AIM OF THE EXERCISE
The response must consist of the lines below from the one with "Příslušenství k bednám ZARGES" through the one with "zich ook ophouden in en rondom een", exactly as they appear and with both ends kept.

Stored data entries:
----

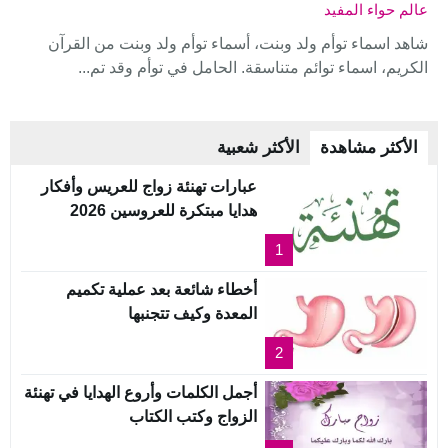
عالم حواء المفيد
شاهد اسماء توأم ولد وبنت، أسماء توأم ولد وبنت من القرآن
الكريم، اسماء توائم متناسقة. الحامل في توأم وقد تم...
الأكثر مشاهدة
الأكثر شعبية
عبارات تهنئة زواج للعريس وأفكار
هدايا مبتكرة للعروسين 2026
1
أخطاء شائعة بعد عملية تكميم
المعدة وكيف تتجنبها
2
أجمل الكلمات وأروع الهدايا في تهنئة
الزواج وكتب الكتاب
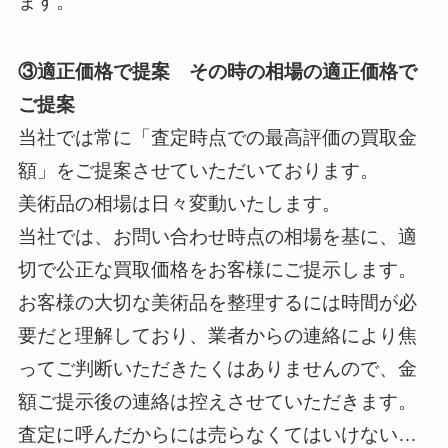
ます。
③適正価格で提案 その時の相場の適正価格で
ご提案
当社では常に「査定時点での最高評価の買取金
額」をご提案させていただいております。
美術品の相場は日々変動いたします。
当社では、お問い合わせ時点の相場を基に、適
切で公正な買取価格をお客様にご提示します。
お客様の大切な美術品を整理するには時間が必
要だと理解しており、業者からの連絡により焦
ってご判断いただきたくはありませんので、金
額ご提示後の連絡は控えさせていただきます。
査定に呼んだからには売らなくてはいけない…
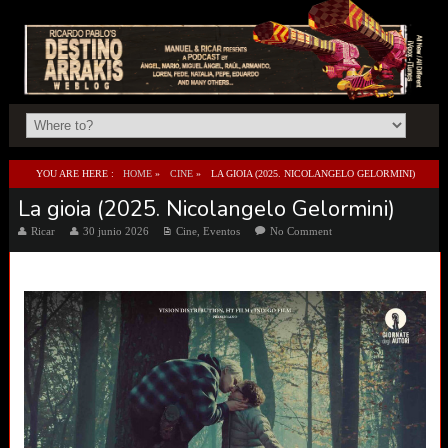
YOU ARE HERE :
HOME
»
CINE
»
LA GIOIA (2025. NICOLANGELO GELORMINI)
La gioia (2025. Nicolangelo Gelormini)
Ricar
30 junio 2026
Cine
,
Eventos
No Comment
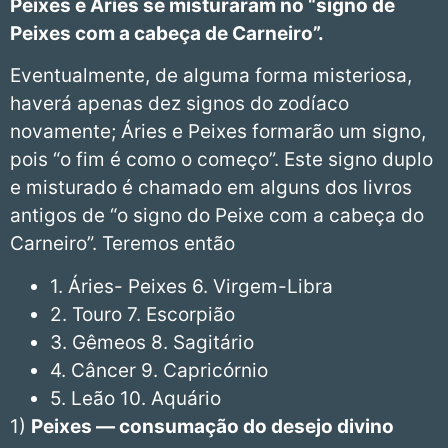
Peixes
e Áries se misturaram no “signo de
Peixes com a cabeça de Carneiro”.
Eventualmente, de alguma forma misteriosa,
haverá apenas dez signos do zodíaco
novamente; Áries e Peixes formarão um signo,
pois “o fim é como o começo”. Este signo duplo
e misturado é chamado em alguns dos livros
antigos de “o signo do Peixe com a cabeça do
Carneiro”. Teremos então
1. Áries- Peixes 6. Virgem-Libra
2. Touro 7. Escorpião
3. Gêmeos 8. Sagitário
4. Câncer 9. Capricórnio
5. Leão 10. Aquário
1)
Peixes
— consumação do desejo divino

----

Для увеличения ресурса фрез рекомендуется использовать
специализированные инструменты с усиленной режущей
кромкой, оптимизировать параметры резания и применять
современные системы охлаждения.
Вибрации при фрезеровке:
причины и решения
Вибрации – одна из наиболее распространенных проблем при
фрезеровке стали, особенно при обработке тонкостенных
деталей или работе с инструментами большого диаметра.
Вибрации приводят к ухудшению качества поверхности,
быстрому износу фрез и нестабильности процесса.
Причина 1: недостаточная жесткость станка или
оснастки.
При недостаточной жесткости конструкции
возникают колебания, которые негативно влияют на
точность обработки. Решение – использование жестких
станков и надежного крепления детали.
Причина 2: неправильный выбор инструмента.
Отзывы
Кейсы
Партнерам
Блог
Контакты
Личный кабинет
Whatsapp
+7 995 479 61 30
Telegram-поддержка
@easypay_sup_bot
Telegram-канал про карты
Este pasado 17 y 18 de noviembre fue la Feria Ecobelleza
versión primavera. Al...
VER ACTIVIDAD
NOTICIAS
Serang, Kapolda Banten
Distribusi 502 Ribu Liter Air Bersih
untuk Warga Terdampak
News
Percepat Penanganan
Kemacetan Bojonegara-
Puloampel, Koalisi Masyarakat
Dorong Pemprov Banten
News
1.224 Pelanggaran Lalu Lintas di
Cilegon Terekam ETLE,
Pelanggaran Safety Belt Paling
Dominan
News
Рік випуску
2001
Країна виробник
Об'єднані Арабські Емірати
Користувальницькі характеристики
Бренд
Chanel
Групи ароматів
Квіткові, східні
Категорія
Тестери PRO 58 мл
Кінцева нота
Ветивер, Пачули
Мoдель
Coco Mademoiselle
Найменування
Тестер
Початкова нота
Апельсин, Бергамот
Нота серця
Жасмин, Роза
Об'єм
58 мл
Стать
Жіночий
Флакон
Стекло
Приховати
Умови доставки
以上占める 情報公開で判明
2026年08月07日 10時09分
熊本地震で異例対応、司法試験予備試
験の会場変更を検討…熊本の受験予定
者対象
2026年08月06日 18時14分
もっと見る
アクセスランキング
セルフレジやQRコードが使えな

----

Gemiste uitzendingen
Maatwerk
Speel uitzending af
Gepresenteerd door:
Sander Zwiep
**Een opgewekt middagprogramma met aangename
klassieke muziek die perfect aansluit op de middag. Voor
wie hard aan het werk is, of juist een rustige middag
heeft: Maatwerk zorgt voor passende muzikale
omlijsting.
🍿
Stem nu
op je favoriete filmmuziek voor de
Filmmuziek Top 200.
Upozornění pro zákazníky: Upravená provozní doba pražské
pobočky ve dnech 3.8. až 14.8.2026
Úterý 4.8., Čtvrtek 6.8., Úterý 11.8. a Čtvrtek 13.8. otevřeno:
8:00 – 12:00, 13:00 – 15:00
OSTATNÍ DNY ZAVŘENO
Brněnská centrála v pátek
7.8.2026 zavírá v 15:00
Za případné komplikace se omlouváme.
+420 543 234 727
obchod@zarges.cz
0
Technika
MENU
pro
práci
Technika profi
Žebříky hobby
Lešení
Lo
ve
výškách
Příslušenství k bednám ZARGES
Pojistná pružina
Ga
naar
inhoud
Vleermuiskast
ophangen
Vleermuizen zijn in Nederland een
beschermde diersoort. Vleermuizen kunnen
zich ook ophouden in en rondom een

----

ANSWER TO THIS TASK
Příslušenství k bednám ZARGES
Pojistná pružina
Ga
naar
inhoud
Vleermuiskast
ophangen
Vleermuizen zijn in Nederland een
beschermde diersoort. Vleermuizen kunnen
zich ook ophouden in en rondom een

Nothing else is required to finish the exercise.